1.1 Background and Significance


         In this research I explored the application of derivative spectroscopy to remotely sensing water quality. What is meant by 'water quality' is simply the concentration of a few common components in the water that has been imaged by remote sensing. These constituents are water itself, sediment, chlorophyll, and dissolved organic matter (1, 2, 3, 4, 5). Each of these constituents has an absorption spectrum. This spectrum is a graph or display indicating the degree to which a substance absorbs radiant energy with respect to wavelength. In the case of the mentioned constituents, the absorption spectra have been measured by an absorption spectrophotometer and are previously known functions. An absorption spectrophotometer is a device used to measure the relative intensity or brightness of the spectral lines or bands of an absorption spectrum. In the case of remote sensing, when a target surface is imaged, the recorded information is related to these spectra.

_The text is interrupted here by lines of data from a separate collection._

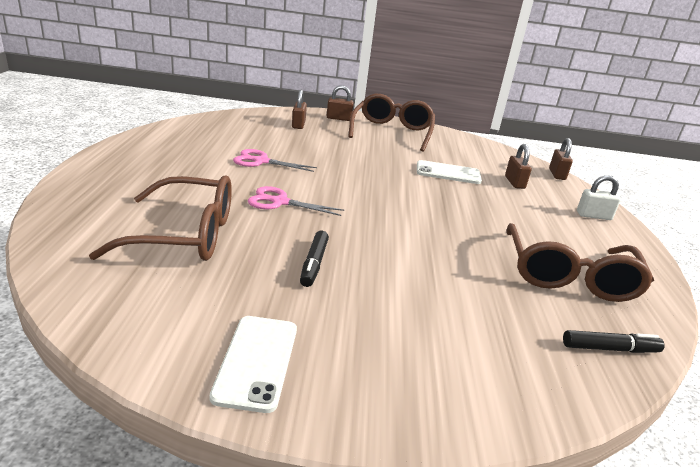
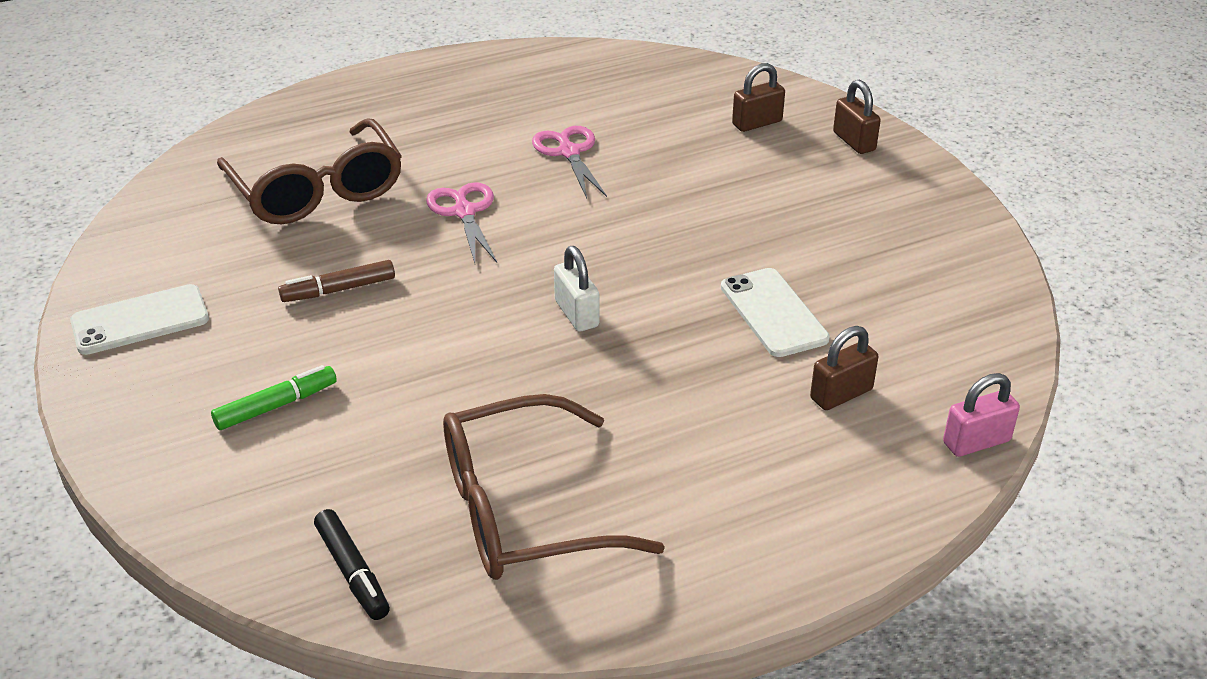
camera: 65 degrees right, 10 degrees up
black marker [300,231,329,287] -> brown marker [278,260,395,302]
brown glasses [348,94,435,151] -> none
brown padlock [549,138,573,180] -> pink padlock [943,373,1020,457]
white padlock [577,175,621,220] -> white padlock moved to [554,246,599,331]
none -> green marker [211,365,337,430]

         When remote sensing data is recorded, it is a function of the reflectance from the surface target and the propagation of the reflected energy through the earth's atmosphere. The latter part is removed from the data using calibration. This results in data regarding the reflectance of the surface target. In multispectral imaging, this data is taken over several relevant spectral bands, or wavelength regions. In hyperspectral imaging the data is approximately continuous, covering a wide range of wavelength values. The spectral reflectance of the target surface is to a large degree a function of its absorption. Incident light upon the surface is either scattered or absorbed. The level of energy absorbed is dependent upon the absorption spectrum of the components in the surface. The scattered energy is reflected and recorded. Therefore, the recorded energy, once the atmospheric effects have been removed, is to a first approximation, inversely proportional to the absorption spectra of the constituents of the target surface.

         The currently popular method of extracting data about a surface target's constituents from the recorded energy is spectral ratioing. Spectral ratioing is a multispectral image processing method that involves the division of one spectral band by another. This method is appropriate to multispectral data, containing only a few, carefully selected and usually discontinuous wavebands. However, these methods are not as appropriate for hyperspectral data. Few researchers have tried to employ approaches commonly used in spectroscopy or have manipulated data as truly spectrally continuous data (6). These researchers have revealed that not all methods in spectroscopy can be directly applied to remote sensing. Among the techniques that have been developed in spectroscopy, derivative analysis is particularly promising for use with remote sensing data (6).

         Derivative spectroscopy utilizes the derivative(s) of a spectrum to characterize it. This process is also known as feature extraction. The original spectrum may have hundreds of data values, and thus as many features. By extracting important features from the data, we can represent it less tediously. The derivation process yields helpful features, such as maxima, minima, and points of inflection.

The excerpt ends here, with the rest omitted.